Texto del ejercicio

>>

De Cachicamos, musiués y héroes



Yo siempre pensé que si la gente abandonaba su país se convertía automáticamente en extranjero, por lo menos eso es lo que enseñaron desde muy pequeña. En la Venezuela de entonces se llamaban a esos extranjeros ‘musiú’, y pese a que esta expresión tenía un deje despectivo, esos ‘musiús’ eran la voz criolla para ‘monsieur’, o por lo menos eso dicen los entendidos. Supongo que su origen se remontará al mandato afrancesado de Guzmán Blanco, ¡vaya usted a saber! La cosa es que ser extranjero en Venezuela formaba parte de la identidad social, pues una sociedad mestiza reconoce en su sangre a la sangre del otro. Y como prueba basta preguntar a todo recién llegado a nuestra tierra si entiende porqué en toda familia venezolana tenemos al negro, al catire y al chino nombres cariñosos que entrañan el fenómeno del salto atrás.
 
Parece que esto ha pasado a formar parte de otro capítulo en la historia social venezolana. Desde la distancia aprecio que ser ‘musiú’ para muchos es sinónimo de enemigo o de intruso, ser negro ya no es una condición de cariño, y ser venezolano se complica de modo extremo.

<<

Datos de correspondencia de puntos clave:
>>

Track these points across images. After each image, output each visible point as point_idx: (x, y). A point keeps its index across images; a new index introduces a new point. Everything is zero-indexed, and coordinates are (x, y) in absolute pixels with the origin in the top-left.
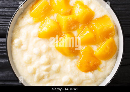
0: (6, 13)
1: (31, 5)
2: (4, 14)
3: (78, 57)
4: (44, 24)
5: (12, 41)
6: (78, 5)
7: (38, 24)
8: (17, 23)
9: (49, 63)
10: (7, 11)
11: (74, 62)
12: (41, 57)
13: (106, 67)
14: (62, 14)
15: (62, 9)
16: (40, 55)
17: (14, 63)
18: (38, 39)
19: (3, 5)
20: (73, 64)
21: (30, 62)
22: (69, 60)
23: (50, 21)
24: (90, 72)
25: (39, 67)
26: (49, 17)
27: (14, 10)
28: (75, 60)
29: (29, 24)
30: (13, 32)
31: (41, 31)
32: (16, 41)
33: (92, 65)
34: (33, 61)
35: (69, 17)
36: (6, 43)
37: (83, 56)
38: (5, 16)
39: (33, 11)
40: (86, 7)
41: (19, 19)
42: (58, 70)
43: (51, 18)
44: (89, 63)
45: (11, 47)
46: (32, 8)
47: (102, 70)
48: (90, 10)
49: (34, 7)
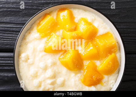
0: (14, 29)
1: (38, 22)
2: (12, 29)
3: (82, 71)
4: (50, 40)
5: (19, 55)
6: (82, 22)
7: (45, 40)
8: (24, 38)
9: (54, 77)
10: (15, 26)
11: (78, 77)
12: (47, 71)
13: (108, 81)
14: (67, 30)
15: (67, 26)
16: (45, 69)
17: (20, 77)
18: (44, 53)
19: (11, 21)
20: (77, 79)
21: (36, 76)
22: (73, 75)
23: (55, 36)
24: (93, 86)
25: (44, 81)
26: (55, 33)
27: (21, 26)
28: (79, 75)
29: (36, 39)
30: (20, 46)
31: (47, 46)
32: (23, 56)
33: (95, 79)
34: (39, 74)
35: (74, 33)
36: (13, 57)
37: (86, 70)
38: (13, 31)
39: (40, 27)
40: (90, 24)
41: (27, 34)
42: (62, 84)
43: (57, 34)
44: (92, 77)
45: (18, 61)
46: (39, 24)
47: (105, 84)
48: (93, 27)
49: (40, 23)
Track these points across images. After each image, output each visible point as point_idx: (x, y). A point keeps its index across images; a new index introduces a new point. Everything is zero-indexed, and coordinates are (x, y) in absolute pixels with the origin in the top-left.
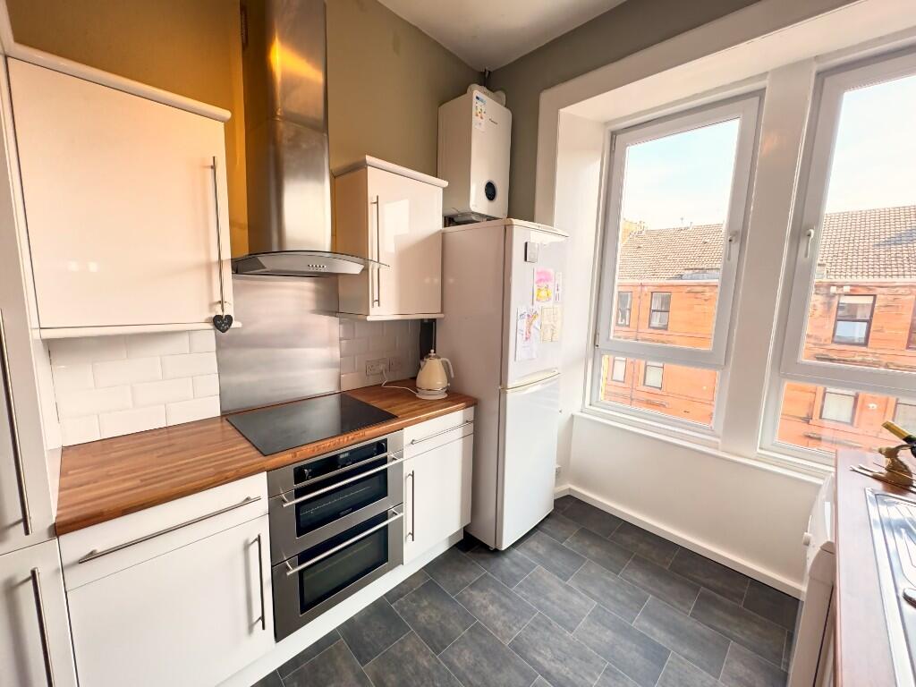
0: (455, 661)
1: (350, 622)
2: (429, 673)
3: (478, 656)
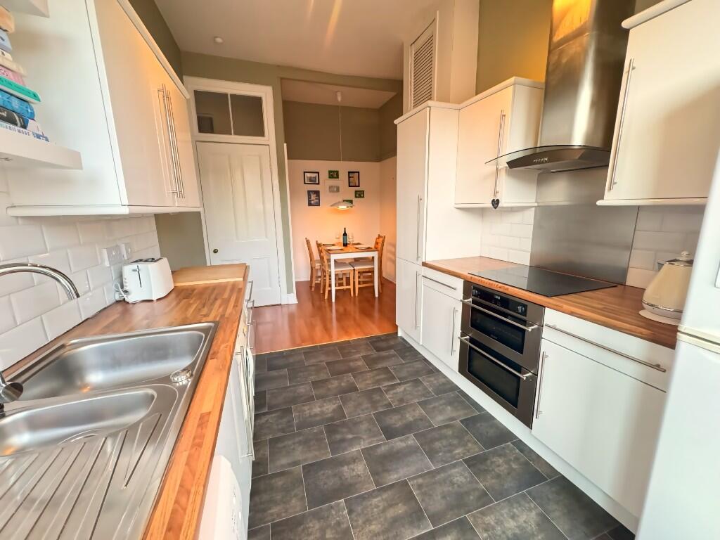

<<
>>

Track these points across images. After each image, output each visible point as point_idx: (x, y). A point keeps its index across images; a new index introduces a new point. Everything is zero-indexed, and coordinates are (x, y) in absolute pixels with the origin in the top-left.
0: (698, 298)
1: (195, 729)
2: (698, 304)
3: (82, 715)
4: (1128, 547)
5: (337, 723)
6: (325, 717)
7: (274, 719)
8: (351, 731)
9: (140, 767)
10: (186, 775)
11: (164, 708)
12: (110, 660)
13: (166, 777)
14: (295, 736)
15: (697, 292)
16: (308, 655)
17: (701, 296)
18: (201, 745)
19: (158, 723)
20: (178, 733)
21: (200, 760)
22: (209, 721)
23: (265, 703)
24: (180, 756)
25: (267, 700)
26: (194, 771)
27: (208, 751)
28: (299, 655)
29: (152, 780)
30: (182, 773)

<<

Tareas pendientes
1. En el texto sobre los musiús en Venezuela, ¿de qué palabra sería la voz criolla "musiú"?
2. Por favor, retoma el texto sobre los musiús en Venezuela después de su última oración y continúalo.

Respuestas
1. De "monsieur".

2.
Como todo en esta vida, parece que ahora vivimos una especie de moda que quiere recontar la historia patria desde una óptica actual. Comencemos a despejar algunas dudas. Corría el siglo XIX en el cual –coincidiremos  tanto historiadores como aficionados– una generación venezolana marcó la diferencia en el continente americano: Miranda, Bello, Roscio, Bolívar ,y muchos otros que no me molestaré en nombrar pero que están en aquella pintura del Salón Elíptico, lo hicieron posible. Dicen las crónicas que aquella sociedad de los mantuanos (por las mantas que usaban) y de los grancacao (por la explotación particular del fruto de esta tierra), era una sociedad ‘abierta’. Los señoritos venezolanos dedicaban sus ratos libres a la vida cortesana y a la lectura de los grandes teóricos de la Revolución Francesa: Montesquieu, Montaigne, Voltaire & Cia. Llegaban los libros a La Guaira y por el camino de Los Españoles subían las mulas la valiosa carga (hoy en día las condiciones actuales parecen recrear la misma escena). En las amplias casonas caraqueñas, la Sociedad Patriótica se reunía a discutir y debatir los contenidos de aquellos libros. Suponemos la mano del cosmopolita Miranda metida en todo esto, aquel criollo hijo de canarios, doblemente extranjero que dejó su nombre escrito en el Arc du Triomfe de París.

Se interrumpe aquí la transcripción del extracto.